[Stored data entries]
BEGIN

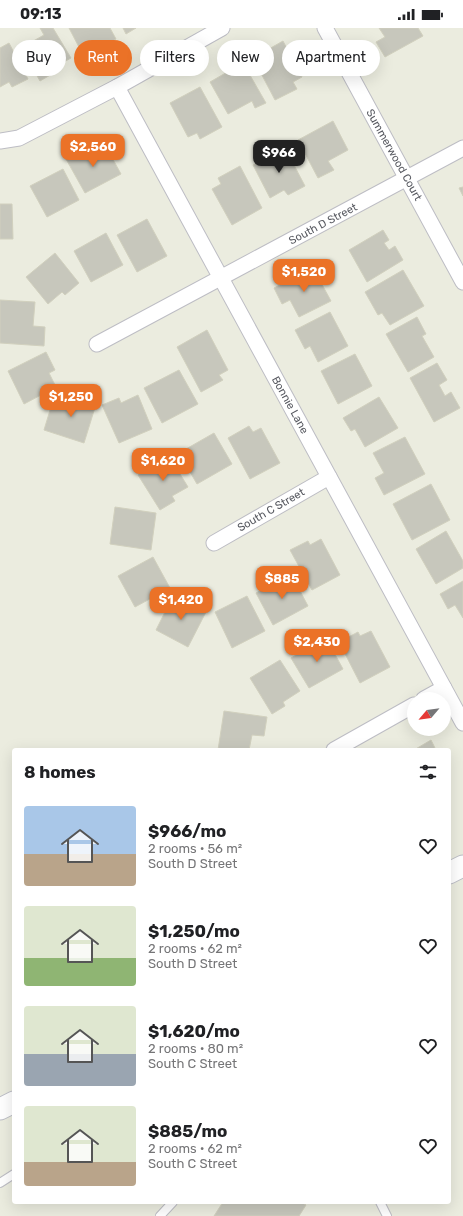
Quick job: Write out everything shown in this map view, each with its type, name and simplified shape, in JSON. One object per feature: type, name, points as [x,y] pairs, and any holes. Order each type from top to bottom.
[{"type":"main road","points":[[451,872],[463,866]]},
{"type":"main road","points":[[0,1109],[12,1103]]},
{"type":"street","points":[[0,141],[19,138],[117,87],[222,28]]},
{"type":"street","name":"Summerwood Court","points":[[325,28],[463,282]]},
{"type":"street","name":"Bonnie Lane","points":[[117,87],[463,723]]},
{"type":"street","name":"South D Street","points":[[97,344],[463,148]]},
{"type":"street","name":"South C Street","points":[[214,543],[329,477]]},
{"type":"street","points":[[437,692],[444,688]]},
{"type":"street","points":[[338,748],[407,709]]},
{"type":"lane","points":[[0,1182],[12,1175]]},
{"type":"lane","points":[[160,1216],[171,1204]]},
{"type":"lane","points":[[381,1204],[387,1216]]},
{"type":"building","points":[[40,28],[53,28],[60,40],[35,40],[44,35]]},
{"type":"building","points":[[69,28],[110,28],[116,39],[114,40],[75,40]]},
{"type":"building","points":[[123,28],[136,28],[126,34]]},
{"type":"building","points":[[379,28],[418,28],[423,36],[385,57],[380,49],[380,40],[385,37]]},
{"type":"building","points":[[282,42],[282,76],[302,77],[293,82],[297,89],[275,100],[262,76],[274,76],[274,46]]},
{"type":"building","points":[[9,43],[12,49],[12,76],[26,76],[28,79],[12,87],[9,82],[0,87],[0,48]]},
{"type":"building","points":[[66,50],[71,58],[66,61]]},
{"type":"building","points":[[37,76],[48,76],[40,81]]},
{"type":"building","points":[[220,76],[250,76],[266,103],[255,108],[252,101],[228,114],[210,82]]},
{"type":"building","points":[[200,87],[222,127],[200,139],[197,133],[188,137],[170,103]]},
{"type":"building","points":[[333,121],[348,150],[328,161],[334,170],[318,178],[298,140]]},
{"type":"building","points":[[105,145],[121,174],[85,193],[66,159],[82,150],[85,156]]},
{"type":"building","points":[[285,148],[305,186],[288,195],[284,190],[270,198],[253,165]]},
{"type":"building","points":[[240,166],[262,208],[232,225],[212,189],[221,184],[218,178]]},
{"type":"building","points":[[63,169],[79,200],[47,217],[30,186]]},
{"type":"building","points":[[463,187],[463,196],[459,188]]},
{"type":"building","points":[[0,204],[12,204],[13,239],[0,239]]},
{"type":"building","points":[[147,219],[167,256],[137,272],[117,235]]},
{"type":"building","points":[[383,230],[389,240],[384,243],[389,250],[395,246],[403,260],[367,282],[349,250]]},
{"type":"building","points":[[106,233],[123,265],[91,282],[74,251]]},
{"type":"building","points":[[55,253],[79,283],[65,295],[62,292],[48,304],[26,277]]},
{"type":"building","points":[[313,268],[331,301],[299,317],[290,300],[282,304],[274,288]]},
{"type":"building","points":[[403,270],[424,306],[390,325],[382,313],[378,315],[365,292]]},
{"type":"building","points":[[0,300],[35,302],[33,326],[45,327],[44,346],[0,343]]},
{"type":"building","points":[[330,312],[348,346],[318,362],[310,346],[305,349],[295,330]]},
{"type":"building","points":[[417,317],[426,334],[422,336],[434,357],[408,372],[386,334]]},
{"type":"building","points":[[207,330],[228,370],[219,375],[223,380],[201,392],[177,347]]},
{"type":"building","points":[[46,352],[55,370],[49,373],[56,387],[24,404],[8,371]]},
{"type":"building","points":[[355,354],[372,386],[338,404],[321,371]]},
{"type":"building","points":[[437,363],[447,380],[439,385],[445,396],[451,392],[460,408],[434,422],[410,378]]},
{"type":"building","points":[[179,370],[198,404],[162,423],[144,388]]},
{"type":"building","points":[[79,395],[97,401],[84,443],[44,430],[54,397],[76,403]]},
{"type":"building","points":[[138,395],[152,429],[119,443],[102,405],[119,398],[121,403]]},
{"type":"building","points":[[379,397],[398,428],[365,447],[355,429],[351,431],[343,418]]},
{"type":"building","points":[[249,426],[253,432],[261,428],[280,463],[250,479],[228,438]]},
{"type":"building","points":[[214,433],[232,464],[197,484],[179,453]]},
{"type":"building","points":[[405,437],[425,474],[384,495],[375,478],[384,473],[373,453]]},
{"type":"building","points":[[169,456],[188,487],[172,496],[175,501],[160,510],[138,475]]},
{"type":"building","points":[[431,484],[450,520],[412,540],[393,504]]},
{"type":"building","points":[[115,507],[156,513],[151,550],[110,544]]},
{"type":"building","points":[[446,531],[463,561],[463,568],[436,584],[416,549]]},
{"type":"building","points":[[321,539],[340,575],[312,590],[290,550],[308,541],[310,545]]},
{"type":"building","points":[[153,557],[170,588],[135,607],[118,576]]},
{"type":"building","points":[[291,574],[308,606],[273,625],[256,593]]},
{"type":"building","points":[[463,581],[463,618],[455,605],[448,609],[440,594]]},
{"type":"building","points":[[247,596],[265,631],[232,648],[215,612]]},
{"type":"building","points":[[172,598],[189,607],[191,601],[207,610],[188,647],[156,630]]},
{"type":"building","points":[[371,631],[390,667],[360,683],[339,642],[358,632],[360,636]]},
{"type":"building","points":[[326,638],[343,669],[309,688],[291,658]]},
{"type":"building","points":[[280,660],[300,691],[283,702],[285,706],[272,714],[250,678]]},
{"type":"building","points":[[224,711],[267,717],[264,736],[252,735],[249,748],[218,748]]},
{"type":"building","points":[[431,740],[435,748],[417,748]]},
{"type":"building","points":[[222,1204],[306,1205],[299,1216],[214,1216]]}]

END

> TASK OBJECTIVE
Count, in the records above, the lines that contain "main", and write only the resulting number.

> RESPONSE AREA
2